Exercise requirements ▸ Those lines of the material below that fall between its first line and the line with "left knee: (368, 138)", both included, are to be repeated exactly.

* * *

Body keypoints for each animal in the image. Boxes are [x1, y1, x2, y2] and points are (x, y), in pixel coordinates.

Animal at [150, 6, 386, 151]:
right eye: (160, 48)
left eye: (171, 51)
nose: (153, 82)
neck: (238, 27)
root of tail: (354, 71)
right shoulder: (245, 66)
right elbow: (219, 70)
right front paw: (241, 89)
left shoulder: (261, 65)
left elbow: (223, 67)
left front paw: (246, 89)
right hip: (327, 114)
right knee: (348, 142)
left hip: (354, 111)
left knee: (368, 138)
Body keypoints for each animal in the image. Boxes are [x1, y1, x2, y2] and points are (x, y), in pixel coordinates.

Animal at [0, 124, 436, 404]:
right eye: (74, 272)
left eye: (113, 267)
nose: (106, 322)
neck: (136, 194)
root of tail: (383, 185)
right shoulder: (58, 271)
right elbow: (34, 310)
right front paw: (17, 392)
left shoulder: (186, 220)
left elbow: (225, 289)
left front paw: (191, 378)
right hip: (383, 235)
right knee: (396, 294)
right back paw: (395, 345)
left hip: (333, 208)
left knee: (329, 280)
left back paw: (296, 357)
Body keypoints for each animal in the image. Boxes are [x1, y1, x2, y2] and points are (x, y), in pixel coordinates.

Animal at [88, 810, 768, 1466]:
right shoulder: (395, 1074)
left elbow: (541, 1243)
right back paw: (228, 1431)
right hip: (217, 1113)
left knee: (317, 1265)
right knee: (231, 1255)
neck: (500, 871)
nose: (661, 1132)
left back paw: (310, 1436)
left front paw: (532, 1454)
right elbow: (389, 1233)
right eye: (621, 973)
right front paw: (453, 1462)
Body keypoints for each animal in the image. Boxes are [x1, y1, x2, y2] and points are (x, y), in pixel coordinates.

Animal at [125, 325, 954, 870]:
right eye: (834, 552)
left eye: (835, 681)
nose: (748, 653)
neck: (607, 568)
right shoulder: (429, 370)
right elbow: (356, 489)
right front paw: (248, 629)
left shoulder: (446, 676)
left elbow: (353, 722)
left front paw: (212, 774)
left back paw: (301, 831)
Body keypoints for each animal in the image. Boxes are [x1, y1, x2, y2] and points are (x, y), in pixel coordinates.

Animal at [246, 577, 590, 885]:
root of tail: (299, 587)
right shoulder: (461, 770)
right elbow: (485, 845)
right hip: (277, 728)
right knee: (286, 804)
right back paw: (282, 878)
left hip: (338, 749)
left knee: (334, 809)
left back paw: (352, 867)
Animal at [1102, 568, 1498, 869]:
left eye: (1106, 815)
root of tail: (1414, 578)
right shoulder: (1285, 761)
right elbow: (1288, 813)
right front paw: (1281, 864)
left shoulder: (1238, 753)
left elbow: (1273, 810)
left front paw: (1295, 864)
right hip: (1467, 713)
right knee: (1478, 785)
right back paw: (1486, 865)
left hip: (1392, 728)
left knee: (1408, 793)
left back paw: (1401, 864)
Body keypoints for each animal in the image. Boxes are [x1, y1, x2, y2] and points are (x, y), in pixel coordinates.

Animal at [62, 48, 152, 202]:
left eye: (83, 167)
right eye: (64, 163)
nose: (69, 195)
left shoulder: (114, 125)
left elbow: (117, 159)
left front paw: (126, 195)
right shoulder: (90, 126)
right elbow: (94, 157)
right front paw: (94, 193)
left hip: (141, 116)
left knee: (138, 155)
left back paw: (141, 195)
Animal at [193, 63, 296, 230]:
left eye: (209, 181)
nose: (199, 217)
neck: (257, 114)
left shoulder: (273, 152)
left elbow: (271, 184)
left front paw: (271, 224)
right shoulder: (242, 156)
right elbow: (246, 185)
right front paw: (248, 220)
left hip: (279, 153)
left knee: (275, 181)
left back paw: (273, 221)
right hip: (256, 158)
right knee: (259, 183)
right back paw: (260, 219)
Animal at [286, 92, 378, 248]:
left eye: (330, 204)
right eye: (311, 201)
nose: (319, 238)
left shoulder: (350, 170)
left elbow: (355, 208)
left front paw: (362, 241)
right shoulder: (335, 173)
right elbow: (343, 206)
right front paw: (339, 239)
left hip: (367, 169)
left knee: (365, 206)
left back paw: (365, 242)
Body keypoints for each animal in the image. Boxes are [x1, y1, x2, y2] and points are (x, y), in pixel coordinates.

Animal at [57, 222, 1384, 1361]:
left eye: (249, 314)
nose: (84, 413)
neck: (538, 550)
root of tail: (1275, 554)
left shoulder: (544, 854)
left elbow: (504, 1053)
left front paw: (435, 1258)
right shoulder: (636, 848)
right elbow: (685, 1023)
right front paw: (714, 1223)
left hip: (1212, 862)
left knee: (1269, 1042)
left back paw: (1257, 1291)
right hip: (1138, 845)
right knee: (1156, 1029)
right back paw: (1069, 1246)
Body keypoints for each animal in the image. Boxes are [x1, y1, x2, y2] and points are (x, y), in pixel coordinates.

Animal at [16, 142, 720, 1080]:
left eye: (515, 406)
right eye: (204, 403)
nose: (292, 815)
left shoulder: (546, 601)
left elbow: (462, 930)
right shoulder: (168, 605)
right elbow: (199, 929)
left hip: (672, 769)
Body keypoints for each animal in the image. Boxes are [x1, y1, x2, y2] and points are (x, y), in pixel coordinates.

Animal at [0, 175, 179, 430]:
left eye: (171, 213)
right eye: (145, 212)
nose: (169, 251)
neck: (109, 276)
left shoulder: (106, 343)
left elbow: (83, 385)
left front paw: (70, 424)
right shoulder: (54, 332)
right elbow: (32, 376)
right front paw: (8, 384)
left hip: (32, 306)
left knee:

* * *

Answer for the task ▸
Body keypoints for each animal in the image. Boxes are [x1, y1, x2, y2] and points are (x, y), in pixel coordinates.

Animal at [150, 6, 386, 151]:
right eye: (160, 48)
left eye: (171, 51)
nose: (153, 82)
neck: (238, 27)
root of tail: (354, 71)
right shoulder: (245, 66)
right elbow: (219, 70)
right front paw: (241, 89)
left shoulder: (261, 65)
left elbow: (223, 67)
left front paw: (246, 89)
right hip: (327, 114)
right knee: (348, 142)
left hip: (354, 111)
left knee: (368, 138)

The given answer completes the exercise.